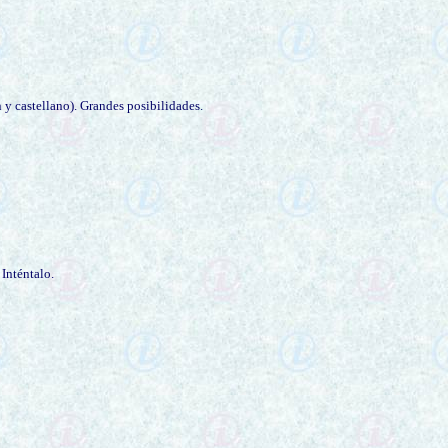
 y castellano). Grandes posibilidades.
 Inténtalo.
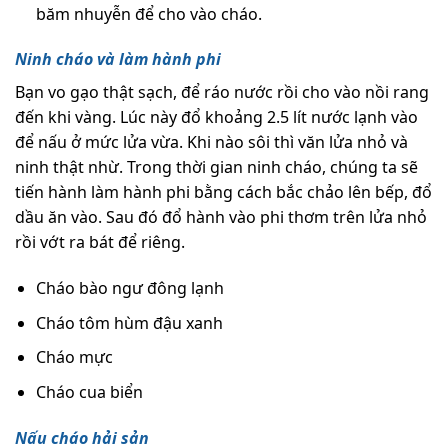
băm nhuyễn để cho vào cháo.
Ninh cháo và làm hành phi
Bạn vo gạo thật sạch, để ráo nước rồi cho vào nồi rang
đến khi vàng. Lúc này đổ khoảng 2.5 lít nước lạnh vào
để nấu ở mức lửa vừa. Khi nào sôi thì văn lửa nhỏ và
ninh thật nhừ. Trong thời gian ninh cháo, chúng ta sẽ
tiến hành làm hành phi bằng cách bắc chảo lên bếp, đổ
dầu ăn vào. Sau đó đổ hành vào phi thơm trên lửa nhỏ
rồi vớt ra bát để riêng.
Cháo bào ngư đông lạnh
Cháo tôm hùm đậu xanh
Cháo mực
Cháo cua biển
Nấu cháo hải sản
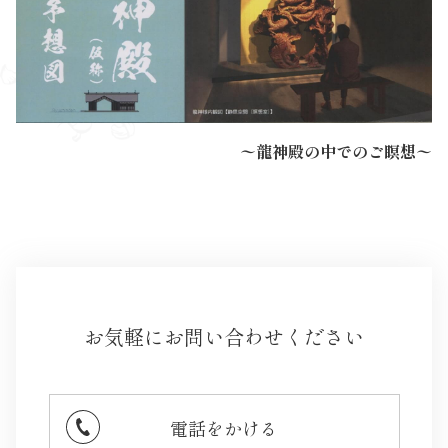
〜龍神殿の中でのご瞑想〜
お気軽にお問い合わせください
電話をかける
---
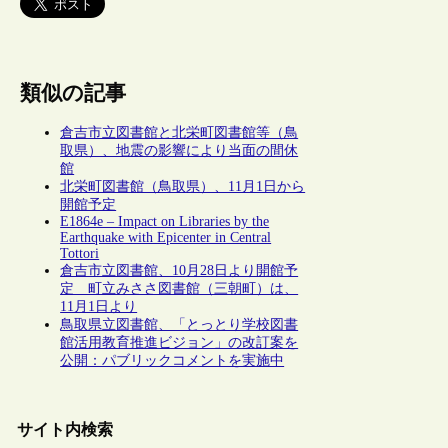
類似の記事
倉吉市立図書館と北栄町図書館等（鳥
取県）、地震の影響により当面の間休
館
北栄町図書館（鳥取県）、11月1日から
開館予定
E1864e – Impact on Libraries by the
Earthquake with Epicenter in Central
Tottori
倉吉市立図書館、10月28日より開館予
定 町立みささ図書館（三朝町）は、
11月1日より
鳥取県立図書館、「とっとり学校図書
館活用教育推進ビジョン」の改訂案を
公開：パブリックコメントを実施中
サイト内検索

_TASK DESCRIPTION_
Read the entries and pick out all lines that include the word "hành".

_PROBLEM SOLUTION_
Ninh cháo và làm hành phi
tiến hành làm hành phi bằng cách bắc chảo lên bếp, đổ
dầu ăn vào. Sau đó đổ hành vào phi thơm trên lửa nhỏ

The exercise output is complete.